L’échec d’Isodev illustre les limites du financement non bancaire
Isodev espérait démocratiser le prêt participatif aux TPE-PME en France. La société présidée par Philippe Dupont, l’ancien patron des Banques Populaires, vient d’être rattrapée par le principe de réalité. Elle a publié lundi soir sur son site internet, par ailleurs inactif, un communiqué annonçant qu’elle cessait toute production nouvelle. Les 1.917 prêts existants seront gérés jusqu’à leur extinction.
Créée en 2009 par Germain Simoneau et Patrick Touton, Isodev a démarré ses activités fin 2012. Au 30 janvier, elle affichait 67 millions d’euros d’encours, et 46 collaborateurs.

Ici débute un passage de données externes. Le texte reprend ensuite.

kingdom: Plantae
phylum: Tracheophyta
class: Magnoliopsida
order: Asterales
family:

En plein essor du crowdfunding et autres financements non bancaires, cette mise en run-off vient rappeler que le modèle économique des nouveaux acteurs de la désintermédiation reste à établir en France. «La chute de l’investissement des TPE-PME, ininterrompue depuis 2013, a entraîné une baisse de la demande de crédit d’investissement. Parallèlement, la dégradation de la conjoncture a entraîné un niveau de défaillance très important parmi les TPE-PME», indique le prêteur. Les perspectives 2015 et 2016 n’étaient pas meilleures. Le modèle d’évaluation des risques, dont les promoteurs d’Isodev vantaient la solidité début 2013, a touché ses limites. «A ce jour, 96 emprunteurs sont défaillants», précise un proche de la société, soit 5% du nombre de prêts.
Le prêt participatif est risqué, car il s’assimile à du quasi-capital. Il est accordé sans caution ni garantie. Isodev le facturait entre 11% et 15%, pour des montants unitaires de 15.000 à 150.000 euros. Elle s’appuyait pour moitié sur les grands réseaux bancaires, pour le vendre à des entreprises réalisant au moins 200.000 euros de chiffre d’affaires.
L’échec de la start-up touche par ricochet AG2R La Mondiale, Axa France, CNP Assurances et Natixis. Ces quatre investisseurs finançaient Isodev à travers un fonds commun de titrisation (FCT) dont ils souscrivaient les obligations à mesure des besoins, soit 67 millions d’euros. Contactés par L’Agefi, aucun ne souhaitait hier détailler son exposition. Axa et CNP seraient les plus gros souscripteurs.
Le FCT reste en vie. «Si la gestion en extinction est bien menée, le sinistre sera limité», indique un proche du dossier. Tout dépendra du taux de recouvrement final sur les prêts. Ces derniers bénéficient d’une garantie du Fonds européen d’investissement, filiale de la BEI, à hauteur de 50% et dans la limite de 7 millions d’euros de total de garantie appelée.